Pierre- Richard Hérard, dit Ritchie, allie sensibilité, grâce, émotion, originalité dans un style d’écriture plutôt rare en créole. La présentation qui précède est certes brève et a pris en compte un corpus relativement mince mais les fans du musicien depuis Zenglen sont habitués à ce style constamment voué à l’esthétique (Manman se on djòb ki pa gen jou ferye) sans pour autant négliger d’autres fonctions du langage comme les fonctions référentielle, incitative et expressive.

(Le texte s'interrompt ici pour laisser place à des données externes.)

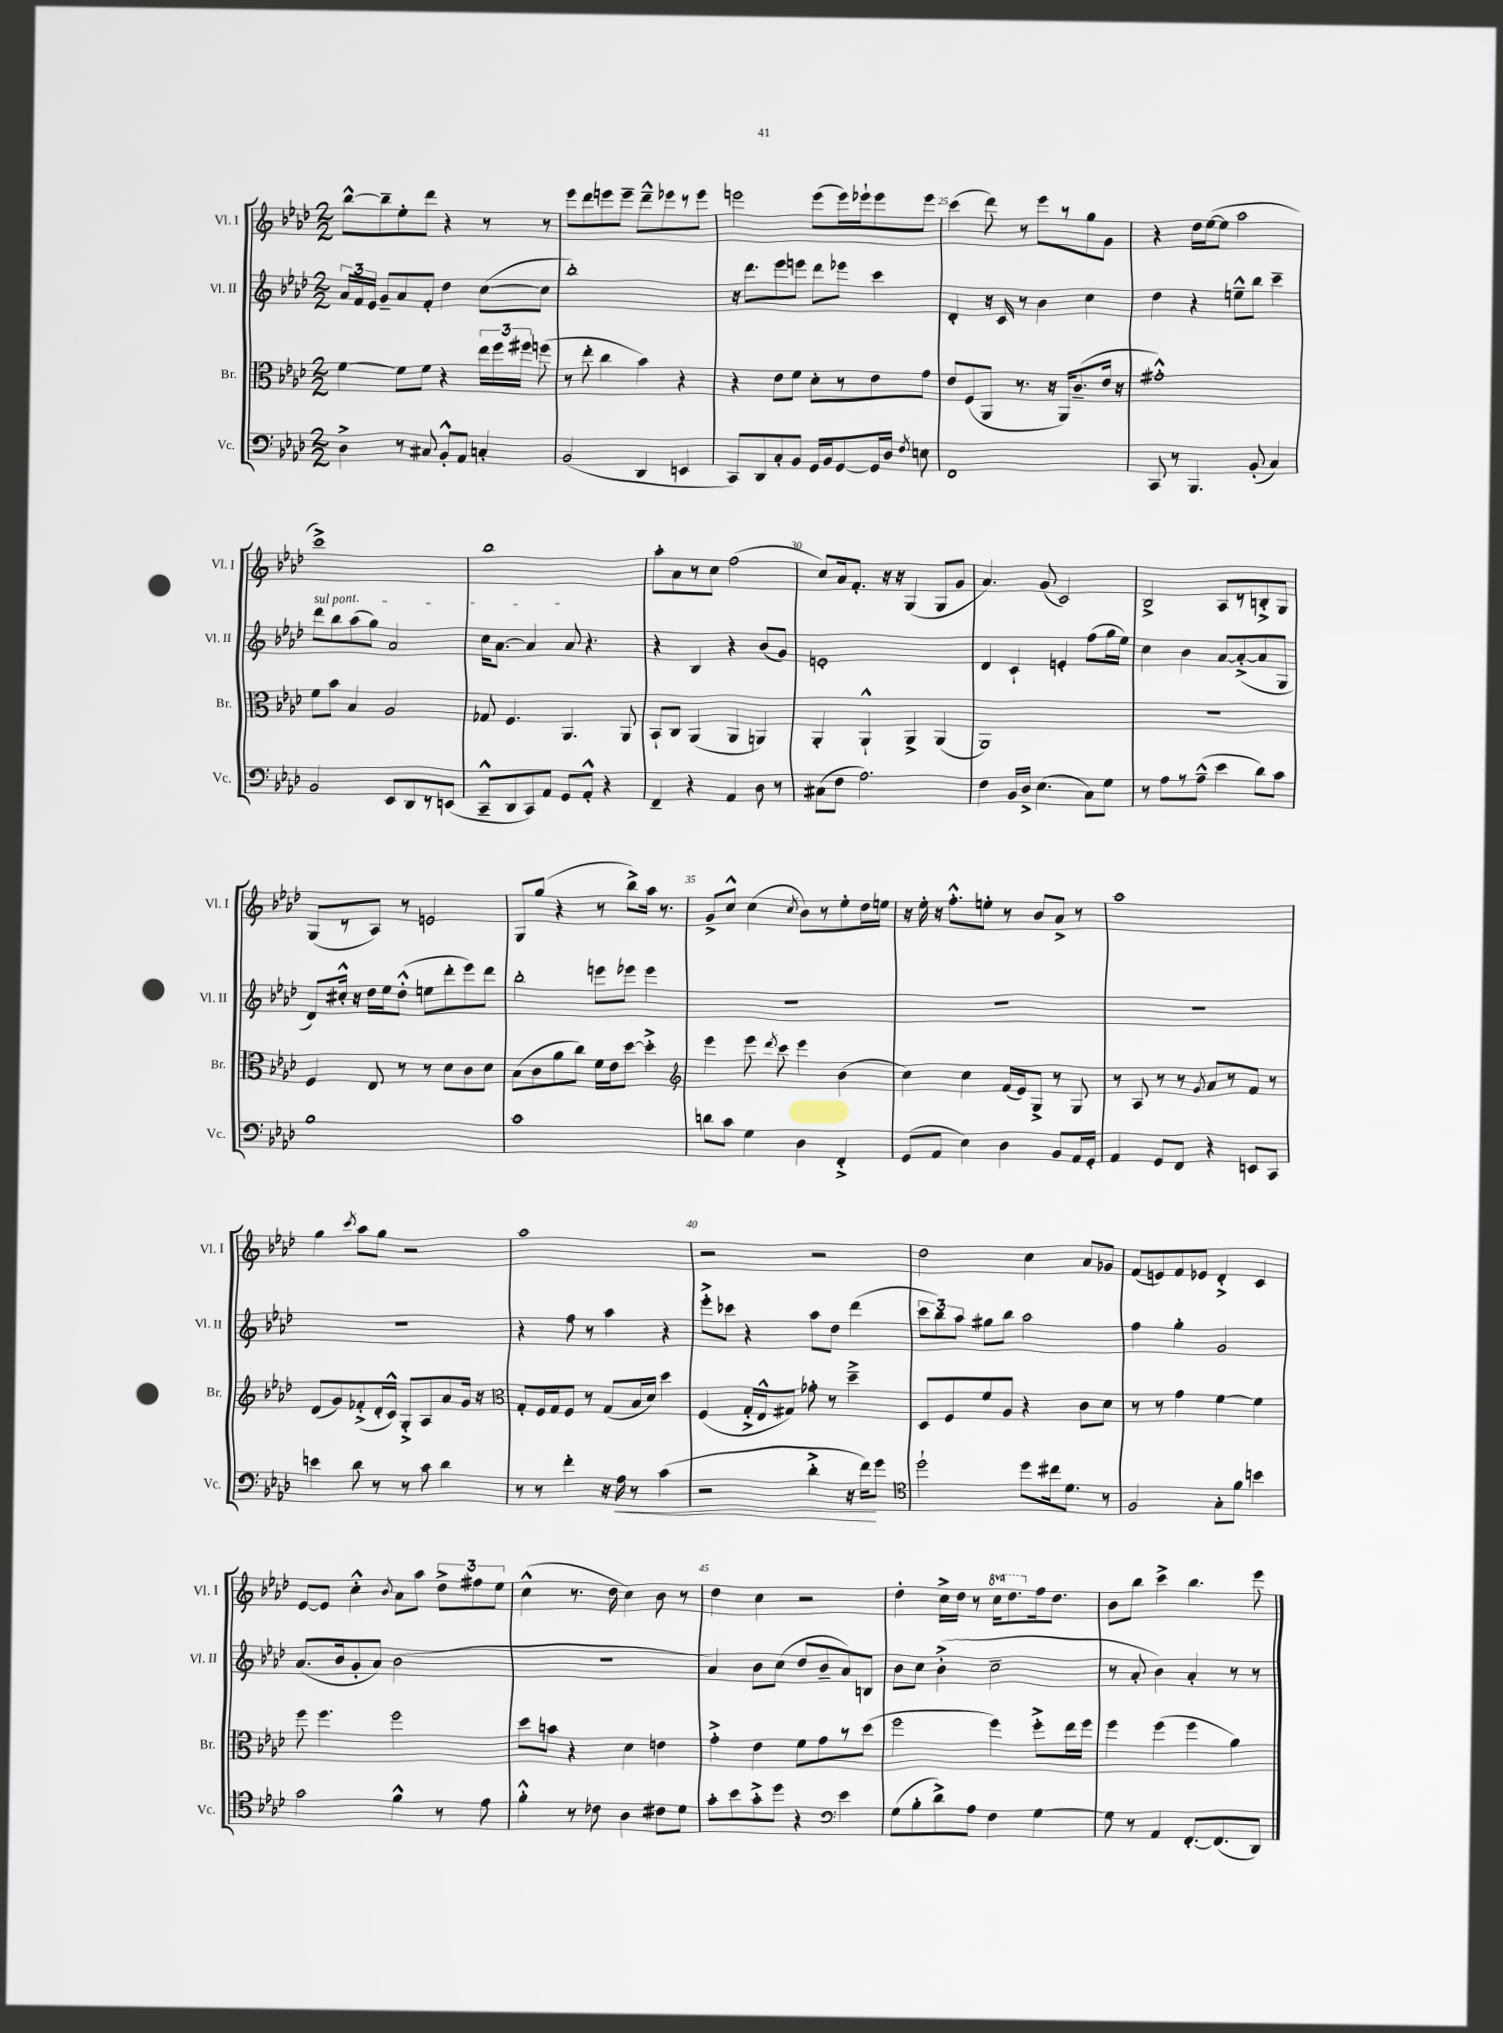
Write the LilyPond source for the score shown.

<<
\new StaffGroup <<
\new Staff = "s0" \with { instrumentName = "Vl. I" shortInstrumentName = "Vl. I" } {
    \clef treble \key aes \major \numericTimeSignature \time 2/2 \set Staff.ottavationMarkups = #ottavation-simple-ordinals
    \autoBeamOff bes''8[~-^ bes''8-- ees''8-. des'''8] r4 r8 r8 |
    ees'''8[ des'''8 e'''8 e'''8]-- des'''8[---^ ees'''8 r8 ees'''8] |
    e'''2 e'''8[( e'''16) ees'''16-! ees'''8 ees'''8] |
    c'''4( des'''8) r8 ees'''8[ r8 g''8 g'8] |
    r4 des''16[ ees''16~( ees''8] aes''2 |
    c'''1->) |
    bes''1 |
    aes''8[-. aes'8 r8 c''8] f''2( |
    c''8[) aes'16 f'8.]-. r16 r16 g4( g8[ g'8] |
    aes'4.) g'8( c'2) |
    bes2-> aes8[ r8 b8-.-> g8] |
    g8[( r8 aes8]) r8 e'2 |
    g8[ g''8]( r4 r8 bes''8[->) aes''16] r8. |
    g'8[-> c''8]-^ c''4( \acciaccatura { c''8 } bes'8[) r8 ees''8-. des''16 e''16] |
    r16 ees''16-. r16 f''8.[-.-^ e''8]-. r8 bes'8[ aes'8]-> r8 |
    aes''1 |
    g''4 \acciaccatura { c'''8 } aes''8[ g''8] r2 |
    aes''1 |
    r2 r2 |
    des''2 c''4 aes'8[ ges'8] |
    f'8[( e'8) f'8 ees'8] des'4-.-> c'4 |
    ees'8[~ ees'8] c''4-.-^ \acciaccatura { bes'8 } aes'8[ aes''8] \tuplet 3/2 { des''8[-> fis''8 ees''8] } |
    c''4-^( r8. des''16 c''4) bes'8 r8 |
    des''4 c''4 r2 |
    des''4-. c''16[-> des''16] r8 \ottava #1 c'''16[ des'''8. \ottava #0 f''16 des''8.] |
    bes'8[ bes''8] c'''4-> bes''4. ees'''8 \bar "|." |
}
\new Staff = "s1" \with { instrumentName = "Vl. II" shortInstrumentName = "Vl. II" } {
    \clef treble \key aes \major \numericTimeSignature \time 2/2
    \autoBeamOff \tuplet 3/2 { aes'16[ f'16 ees'16] } g'8[-- aes'8 f'8]-. des''4 c''8[~( c''8] |
    bes''1-.) |
    r16 des'''8.[ ees'''8 e'''8] des'''8[ ees'''8] c'''4 |
    des'4-. r16 c'16 r8 bes'4 c''4 |
    des''4 r4 e''8[---^ bes''8] c'''4-- |
    \once \override TextSpanner.bound-details.left.text = \markup { \italic "sul pont." } des'''8[\startTextSpan bes''8 aes''8( g''8]) aes'2 |
    c''16[ aes'8.]~ aes'4 aes'8\stopTextSpan r4. |
    r4 bes4 r4 bes'8[( g'8]) |
    e'1-. |
    des'4 c'4-! e'4-. f''8[( g''16 ees''16]) |
    c''4 bes'4 aes'8[~ aes'8~-.->( aes'8 g8] |
    des'8[) cis''16]-.-^ r16 des''16[ ees''16 des''8]-.-^( e''8[ des'''8-. ees'''8) des'''8] |
    bes''2-. e'''8[ ees'''8] ees'''4 |
    R1 |
    R1 |
    R1 |
    R1 |
    r4 f''8 r8 aes''4 r4 |
    ees'''8[-.-> ces'''8] r4 aes''8[ des''8] des'''4( |
    \tuplet 3/2 { c'''8[ bes''8) aes''8] } gis''8[ bes''8] aes''2 |
    f''4 g''4-. g'2 |
    aes'8.[( bes'16 g'8-. aes'8]) bes'2( |
    r1 |
    aes'4) bes'8[ c''8]( des''8[ bes'8-- aes'8) b8] |
    bes'8[ c''8] bes'4-.->( c''2-- |
    r8 aes'8-. bes'4) aes'4-. r8 r8 \bar "|." |
}
\new Staff = "s2" \with { instrumentName = "Br." shortInstrumentName = "Br." } {
    \clef alto \key aes \major \numericTimeSignature \time 2/2
    \autoBeamOff f'4~ f'8[ f'8] r4 \tuplet 3/2 { ees''16[ f''16 fis''16] } f''8( |
    r8 ees''8-. c''4 bes'4) r4 |
    r4 ees'8[ f'8] des'8[-. r8 ees'8 g'8] |
    ees'8[ f8( aes,8] r8. r16 aes,16[) c'8.--( ees'16] r16 |
    gis'1-.-^) |
    f'8[ bes'8] bes4 aes2 |
    ges8 f4. aes,4. aes,8 |
    bes,8[-! c8] aes,4( aes,4 a,4) |
    aes,4-. aes,4-!-^ aes,4-> aes,4( |
    aes,1) |
    R1 |
    f4 ees8 r8 r8 des'8[ c'8 des'8] |
    bes8[( c'8 aes'8 c''8]) f'16[ ees'16 des''8]~ des''4-.-> |
    \clef treble ees'''4 ees'''8 \acciaccatura { des'''8 } c'''8 ees'''4 bes'4( |
    c''4) c''4 f'16[( ees'16) g8]-> r8 g8 |
    r8 aes8 r8 r8 \acciaccatura { g'8 } aes'8[ r8 f'8] r8 |
    des'8[( g'8) fes'8-.->( des'16-. c'16]-^) g8[-.-> aes8 aes'8 g'16] r16 |
    \clef alto g8[-. f16 g16 f8] r8 g8[( bes16 des'16]) des''4 |
    f4( g16[-.-> ees16-^ gis8]) ges'8-. r8 des''4---> |
    des8[ f8 f'8 aes8] r4 c'8[ des'8] |
    r8 r8 g'4 f'4~ f'4 |
    f''8 f''4. f''2 |
    des''8[ b'8] r4 des'4 e'4 |
    g'4-.-> ees'4 f'8[ g'8 r8 des''8]( |
    f''2 f''4) f''8[-.-> ees''16 f''16] |
    f''4 f''4( f''4 aes'4) \bar "|." |
}
\new Staff = "s3" \with { instrumentName = "Vc." shortInstrumentName = "Vc." } {
    \clef bass \key aes \major \numericTimeSignature \time 2/2
    \autoBeamOff des4-> r8 cis8 bes,8[-.-^ aes,8] c4-. |
    bes,2( des,4 e,4 |
    c,8[) des,8 c8-. bes,8] g,16[ bes,16 g,8~ g,16 des16] \acciaccatura { f8 } e8 |
    f,1 |
    c,8 r8 bes,,4. bes,8-.( c4) |
    bes,2 ees,8[ des,8 r8 e,8]( |
    c,8[---^ des,8 c,8) aes,8] g,8[ aes,8]-.-^ r4 |
    f,4-- r4 aes,4 des8 r8 |
    cis8[( f8] aes2.) |
    f4 bes,16[ des16]-> ees4.( c8[) g8] |
    r8 aes8[ r8 aes8]---^( ees'4 des'8[) c'8] |
    bes1 |
    c'1 |
    d'8[ c'8] g4 des4 f,4-.-> |
    g,8[( aes,8] ees4) des4 bes,8[ aes,16 g,16]-. |
    aes,4 g,8[ f,8] r4 e,8[ c,8] |
    e'4 des'8 r8 r8 c'8 des'4 |
    r8 r8 f'4-. r16 aes16\< r8 c'4( |
    r2 des'4-.-> r16 f'16[\!) g'8] |
    \clef tenor des''2-! des''8[ cis''16 des'8.] r8 |
    f2 g8[-. f'8] b'4 |
    g'2 f'4-^ r8 ees'8 |
    f'4-.-^ r8 ces'8 aes4 cis'8[ des'8] |
    g'8[-. bes'8 g'8-.-> des''8] r4 \clef bass ees'4 |
    g8[( bes8-. des'8->) aes8] f4 g4~ |
    g8 r8 aes,4 f,8.[~-. f,8.( des,8]) \bar "|." |
}
>>
>>
\layout { \context { \Score currentBarNumber = #22 \override BarNumber.break-visibility = ##(#f #t #t) barNumberVisibility = #(every-nth-bar-number-visible 5) } }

Cette contribution s’inspire très largement du livre Le créole haïtien dans la tourmente ? Faits probants, analyse et perspectives (F. Thélusma, 2018, C3 Éditions). Pour des raisons protocolaires, elle ne prend pas en compte ici des exemples non liés directement à des considérations littéraires : Li banbou pou li, li baton pou li, Yo Iv Volèl li (F. Thélusma, 2009), voire Yo Gregori li ou Monferye Dòval li). Le moyen de communication le plus médiatisé en Haïti est constitué de créole et de français livresque. Un langage dans lequel les utilisateurs appliquent davantage des principes du fonctionnement du français au détriment de ceux du créole. Il en résulte, d’une part, un mépris de la langue maternelle des Haïtiens et Haïtiennes, d’autre part, une survalorisation de la langue seconde, le français. Une autre conséquence découle du fait que les créolophones unilingues sont partiellement privés d’informations dans l’usage de cet amalgame. L’objectif poursuivi ici dans ce texte vise à prouver que, scientifiquement, toutes les langues sont égales et qu’elles remplissent toutes les mêmes fonctions. Il est, par ailleurs, impératif de distinguer les langues et le développement socioéconomique des pays où celles-ci sont parlées. En définitive, le créole est, non seulement, apte à remplir les fonctions de communication mais aussi celle dévolue à l’esthétique.
Références bibliographiques :
THÉLUSMA, F., Le créole haïtien dans la tourmente ? Faits probants, analyse et perspectives (2018), Port-au-Prince, Haïti, C3 Éditions.
THÉLUSMA, F., Éléments didactiques du créole et du français : le cas de la prédication nominale, des verbes pronominaux et du conditionnel (2009), Port-au-Prince, Haïti, Imprimerie Editions des Antilles. S.A.